* What you are asked to do: A stretch of the entries below is to be set down exactly, running from the line with "in the future. So, stay tuned." through the line with "FQA (Frequently Questioned Answers)", both included, and no other line.

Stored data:
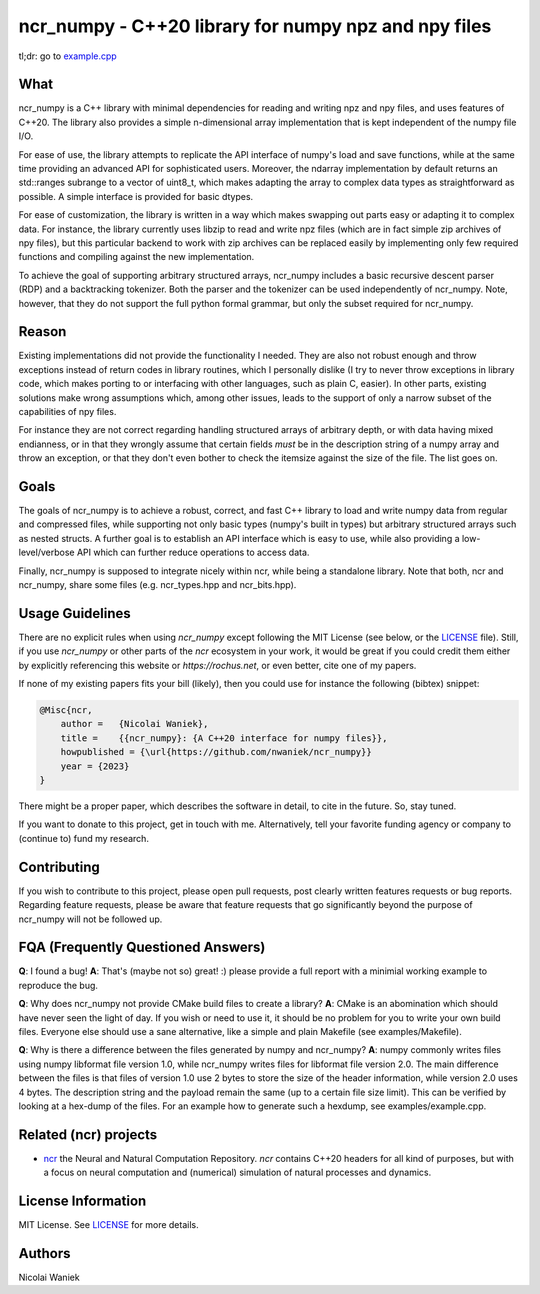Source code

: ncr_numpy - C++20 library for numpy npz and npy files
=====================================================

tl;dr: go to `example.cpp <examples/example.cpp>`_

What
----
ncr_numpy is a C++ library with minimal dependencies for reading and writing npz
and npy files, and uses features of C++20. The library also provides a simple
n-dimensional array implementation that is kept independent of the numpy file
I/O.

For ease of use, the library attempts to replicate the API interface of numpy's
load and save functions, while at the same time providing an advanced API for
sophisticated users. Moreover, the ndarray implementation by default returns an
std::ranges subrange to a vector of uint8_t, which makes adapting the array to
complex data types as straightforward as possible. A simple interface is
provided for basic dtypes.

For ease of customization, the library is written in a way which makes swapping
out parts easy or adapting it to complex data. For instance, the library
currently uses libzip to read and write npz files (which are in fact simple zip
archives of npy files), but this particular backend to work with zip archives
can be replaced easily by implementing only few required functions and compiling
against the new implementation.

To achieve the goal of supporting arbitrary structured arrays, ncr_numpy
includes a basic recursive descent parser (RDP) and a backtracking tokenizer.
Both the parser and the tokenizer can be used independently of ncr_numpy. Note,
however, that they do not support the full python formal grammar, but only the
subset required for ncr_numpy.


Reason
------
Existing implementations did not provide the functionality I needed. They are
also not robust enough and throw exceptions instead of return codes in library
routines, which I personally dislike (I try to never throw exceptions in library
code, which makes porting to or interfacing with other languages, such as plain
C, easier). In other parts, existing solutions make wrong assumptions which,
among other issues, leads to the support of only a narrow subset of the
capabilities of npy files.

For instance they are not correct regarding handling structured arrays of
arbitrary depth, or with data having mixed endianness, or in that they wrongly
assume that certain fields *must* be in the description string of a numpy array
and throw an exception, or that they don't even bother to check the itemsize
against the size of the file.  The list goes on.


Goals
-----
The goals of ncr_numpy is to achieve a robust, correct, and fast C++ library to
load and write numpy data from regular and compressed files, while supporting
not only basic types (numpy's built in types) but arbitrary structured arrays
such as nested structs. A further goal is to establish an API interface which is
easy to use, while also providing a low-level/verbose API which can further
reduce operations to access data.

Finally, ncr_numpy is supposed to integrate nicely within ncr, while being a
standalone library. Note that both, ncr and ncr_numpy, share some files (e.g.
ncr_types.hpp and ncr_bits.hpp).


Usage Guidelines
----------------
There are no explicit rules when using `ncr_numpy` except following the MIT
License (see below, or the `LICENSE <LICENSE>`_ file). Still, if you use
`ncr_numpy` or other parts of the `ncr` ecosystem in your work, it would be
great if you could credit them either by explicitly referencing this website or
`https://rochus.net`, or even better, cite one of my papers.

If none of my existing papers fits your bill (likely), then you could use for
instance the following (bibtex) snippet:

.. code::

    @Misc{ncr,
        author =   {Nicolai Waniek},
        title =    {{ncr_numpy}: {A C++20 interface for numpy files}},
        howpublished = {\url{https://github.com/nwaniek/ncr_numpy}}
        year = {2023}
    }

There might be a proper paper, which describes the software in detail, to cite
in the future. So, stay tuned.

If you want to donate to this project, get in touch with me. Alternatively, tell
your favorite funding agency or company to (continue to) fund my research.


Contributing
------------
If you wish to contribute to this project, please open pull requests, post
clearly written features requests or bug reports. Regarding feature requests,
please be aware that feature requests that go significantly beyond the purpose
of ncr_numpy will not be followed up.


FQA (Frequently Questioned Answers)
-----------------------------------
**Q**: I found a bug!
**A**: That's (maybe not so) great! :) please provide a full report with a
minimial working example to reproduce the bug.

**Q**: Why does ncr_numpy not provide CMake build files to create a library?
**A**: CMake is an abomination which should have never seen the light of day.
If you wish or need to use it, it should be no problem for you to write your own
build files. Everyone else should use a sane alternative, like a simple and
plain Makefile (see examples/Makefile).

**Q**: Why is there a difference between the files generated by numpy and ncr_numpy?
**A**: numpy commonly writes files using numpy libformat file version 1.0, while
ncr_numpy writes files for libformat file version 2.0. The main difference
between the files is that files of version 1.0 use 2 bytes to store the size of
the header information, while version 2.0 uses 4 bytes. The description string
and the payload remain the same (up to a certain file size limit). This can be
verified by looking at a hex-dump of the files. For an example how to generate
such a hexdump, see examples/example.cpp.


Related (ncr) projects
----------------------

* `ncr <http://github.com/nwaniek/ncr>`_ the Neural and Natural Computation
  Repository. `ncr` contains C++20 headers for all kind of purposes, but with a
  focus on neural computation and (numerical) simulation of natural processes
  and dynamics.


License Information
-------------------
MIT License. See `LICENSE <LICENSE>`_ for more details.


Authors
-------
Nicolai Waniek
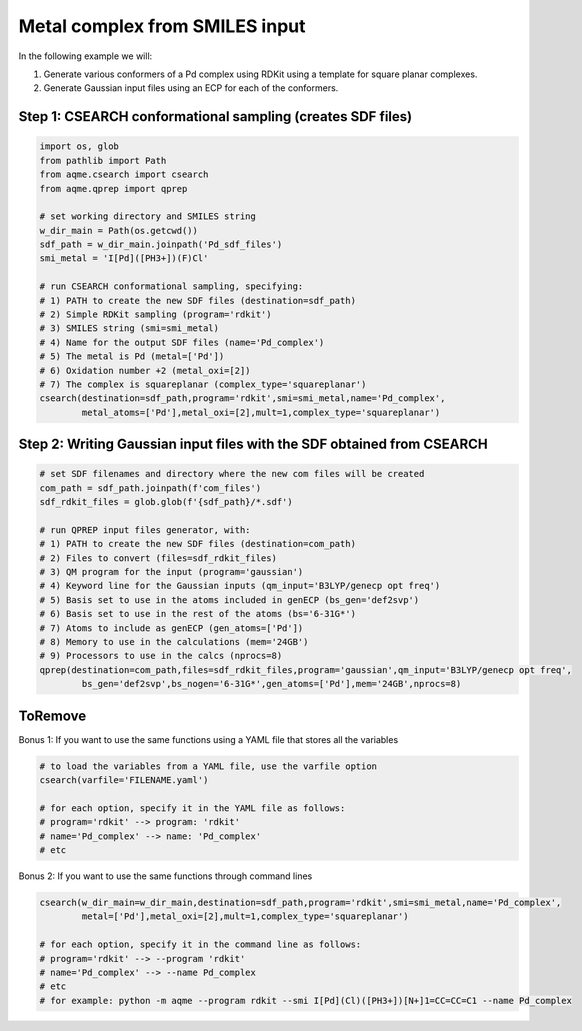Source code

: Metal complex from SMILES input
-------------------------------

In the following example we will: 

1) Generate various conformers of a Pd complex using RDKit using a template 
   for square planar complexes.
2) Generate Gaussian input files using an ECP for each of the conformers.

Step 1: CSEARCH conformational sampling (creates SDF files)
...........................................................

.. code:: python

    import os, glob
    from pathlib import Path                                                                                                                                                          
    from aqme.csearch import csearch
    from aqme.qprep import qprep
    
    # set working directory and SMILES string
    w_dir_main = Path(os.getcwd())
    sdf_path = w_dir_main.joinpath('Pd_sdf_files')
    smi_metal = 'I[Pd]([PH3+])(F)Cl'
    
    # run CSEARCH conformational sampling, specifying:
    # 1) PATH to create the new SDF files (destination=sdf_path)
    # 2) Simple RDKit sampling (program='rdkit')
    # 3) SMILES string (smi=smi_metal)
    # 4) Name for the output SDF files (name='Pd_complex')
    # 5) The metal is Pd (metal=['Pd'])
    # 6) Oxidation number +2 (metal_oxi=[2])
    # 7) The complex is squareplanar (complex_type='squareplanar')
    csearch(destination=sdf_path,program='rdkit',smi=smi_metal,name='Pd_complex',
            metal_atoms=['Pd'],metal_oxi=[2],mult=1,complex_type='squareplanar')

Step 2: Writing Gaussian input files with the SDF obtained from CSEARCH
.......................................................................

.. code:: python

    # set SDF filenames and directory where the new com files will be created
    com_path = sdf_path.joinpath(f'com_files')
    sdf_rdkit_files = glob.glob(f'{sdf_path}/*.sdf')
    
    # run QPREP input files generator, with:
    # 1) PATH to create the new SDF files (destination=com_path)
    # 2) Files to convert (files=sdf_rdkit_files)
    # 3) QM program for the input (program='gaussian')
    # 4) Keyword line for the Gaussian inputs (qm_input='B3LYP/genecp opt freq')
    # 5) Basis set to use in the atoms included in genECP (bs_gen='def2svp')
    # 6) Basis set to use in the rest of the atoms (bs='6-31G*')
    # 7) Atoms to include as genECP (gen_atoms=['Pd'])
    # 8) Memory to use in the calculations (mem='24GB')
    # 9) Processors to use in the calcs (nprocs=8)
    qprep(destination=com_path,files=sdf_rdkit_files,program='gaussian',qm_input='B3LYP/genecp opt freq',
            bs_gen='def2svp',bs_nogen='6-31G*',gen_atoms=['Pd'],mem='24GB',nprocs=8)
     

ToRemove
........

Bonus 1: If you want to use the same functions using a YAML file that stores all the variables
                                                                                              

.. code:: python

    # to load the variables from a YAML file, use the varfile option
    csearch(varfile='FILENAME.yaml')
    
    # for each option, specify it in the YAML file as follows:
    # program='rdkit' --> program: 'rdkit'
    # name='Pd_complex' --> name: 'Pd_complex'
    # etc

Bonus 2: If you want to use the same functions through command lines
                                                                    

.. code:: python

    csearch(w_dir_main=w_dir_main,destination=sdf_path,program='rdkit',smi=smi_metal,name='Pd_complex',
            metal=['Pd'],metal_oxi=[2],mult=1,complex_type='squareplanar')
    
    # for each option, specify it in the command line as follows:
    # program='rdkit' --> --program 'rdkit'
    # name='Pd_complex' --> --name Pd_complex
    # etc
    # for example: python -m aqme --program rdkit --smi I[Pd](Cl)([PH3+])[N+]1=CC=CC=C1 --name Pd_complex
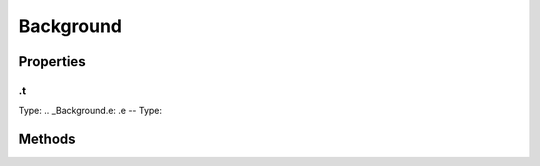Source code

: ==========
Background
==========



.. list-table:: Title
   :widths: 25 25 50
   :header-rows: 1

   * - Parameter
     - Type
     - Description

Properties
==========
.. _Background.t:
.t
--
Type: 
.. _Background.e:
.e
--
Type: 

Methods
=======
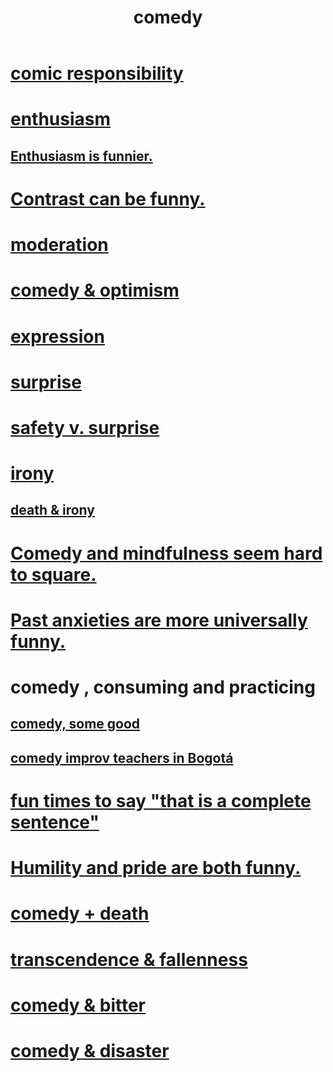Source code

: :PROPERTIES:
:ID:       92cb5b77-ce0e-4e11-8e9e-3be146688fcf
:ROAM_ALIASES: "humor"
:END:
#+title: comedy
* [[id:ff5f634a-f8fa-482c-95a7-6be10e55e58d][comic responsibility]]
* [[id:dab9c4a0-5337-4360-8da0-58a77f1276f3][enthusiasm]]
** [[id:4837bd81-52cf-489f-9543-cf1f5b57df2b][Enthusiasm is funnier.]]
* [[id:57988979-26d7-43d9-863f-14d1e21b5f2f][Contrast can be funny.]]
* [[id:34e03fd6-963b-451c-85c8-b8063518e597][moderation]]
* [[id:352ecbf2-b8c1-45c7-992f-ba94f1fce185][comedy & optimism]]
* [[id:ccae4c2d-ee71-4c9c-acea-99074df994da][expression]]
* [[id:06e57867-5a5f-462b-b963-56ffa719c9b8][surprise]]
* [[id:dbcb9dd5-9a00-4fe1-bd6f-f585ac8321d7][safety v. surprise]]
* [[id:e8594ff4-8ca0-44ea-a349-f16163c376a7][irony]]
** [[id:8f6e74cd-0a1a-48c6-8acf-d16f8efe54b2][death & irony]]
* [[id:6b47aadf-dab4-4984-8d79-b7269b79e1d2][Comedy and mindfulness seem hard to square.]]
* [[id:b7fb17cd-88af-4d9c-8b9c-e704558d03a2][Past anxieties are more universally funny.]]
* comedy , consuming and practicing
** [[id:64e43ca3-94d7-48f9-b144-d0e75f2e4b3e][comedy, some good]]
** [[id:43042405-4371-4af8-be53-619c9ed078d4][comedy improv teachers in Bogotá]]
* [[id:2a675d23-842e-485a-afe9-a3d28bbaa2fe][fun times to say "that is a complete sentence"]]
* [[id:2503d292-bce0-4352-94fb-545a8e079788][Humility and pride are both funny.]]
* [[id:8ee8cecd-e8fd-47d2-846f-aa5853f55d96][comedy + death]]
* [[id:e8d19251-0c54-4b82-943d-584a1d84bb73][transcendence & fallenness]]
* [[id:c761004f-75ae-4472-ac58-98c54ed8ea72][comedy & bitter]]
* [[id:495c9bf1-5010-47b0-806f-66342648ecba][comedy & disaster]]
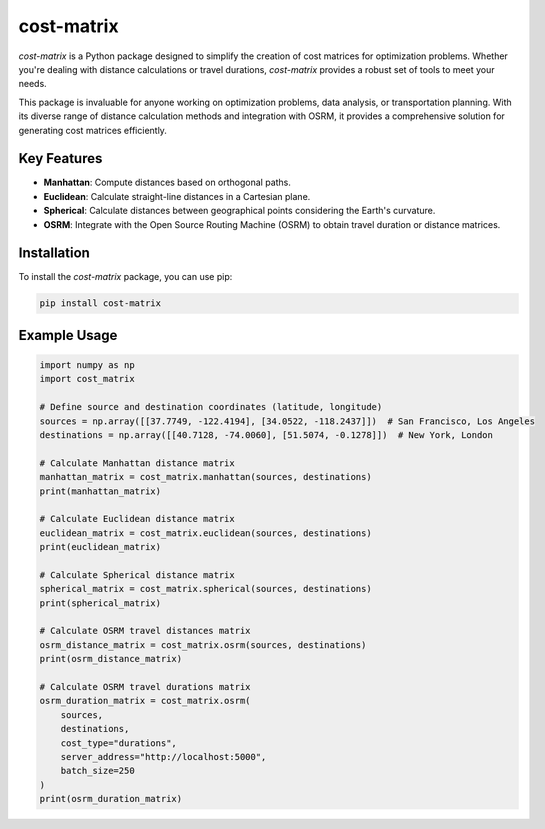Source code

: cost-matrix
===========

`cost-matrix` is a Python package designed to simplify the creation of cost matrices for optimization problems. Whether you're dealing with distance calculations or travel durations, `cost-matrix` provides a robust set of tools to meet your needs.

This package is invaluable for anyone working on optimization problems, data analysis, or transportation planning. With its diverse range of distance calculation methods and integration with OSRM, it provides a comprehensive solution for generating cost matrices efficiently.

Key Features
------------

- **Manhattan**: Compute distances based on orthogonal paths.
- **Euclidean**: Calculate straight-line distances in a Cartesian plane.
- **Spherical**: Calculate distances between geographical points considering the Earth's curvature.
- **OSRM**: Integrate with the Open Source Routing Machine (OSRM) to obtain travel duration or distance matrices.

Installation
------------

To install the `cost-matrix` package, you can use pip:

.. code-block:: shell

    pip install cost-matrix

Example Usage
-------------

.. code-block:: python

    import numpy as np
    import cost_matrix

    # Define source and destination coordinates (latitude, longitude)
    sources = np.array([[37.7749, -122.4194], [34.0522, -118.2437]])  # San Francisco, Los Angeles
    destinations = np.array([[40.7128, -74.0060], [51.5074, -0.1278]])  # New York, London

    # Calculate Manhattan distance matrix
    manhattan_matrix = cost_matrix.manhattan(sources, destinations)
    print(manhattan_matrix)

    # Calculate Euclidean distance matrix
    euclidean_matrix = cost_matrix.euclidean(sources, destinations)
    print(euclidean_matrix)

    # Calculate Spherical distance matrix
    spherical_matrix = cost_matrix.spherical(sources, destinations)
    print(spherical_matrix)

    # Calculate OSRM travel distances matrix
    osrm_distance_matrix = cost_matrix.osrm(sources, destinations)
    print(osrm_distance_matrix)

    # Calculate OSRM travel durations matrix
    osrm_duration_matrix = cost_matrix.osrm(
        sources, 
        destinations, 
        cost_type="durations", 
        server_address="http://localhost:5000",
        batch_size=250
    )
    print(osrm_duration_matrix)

* Written answer:
in the future. So, stay tuned.

If you want to donate to this project, get in touch with me. Alternatively, tell
your favorite funding agency or company to (continue to) fund my research.


Contributing
------------
If you wish to contribute to this project, please open pull requests, post
clearly written features requests or bug reports. Regarding feature requests,
please be aware that feature requests that go significantly beyond the purpose
of ncr_numpy will not be followed up.


FQA (Frequently Questioned Answers)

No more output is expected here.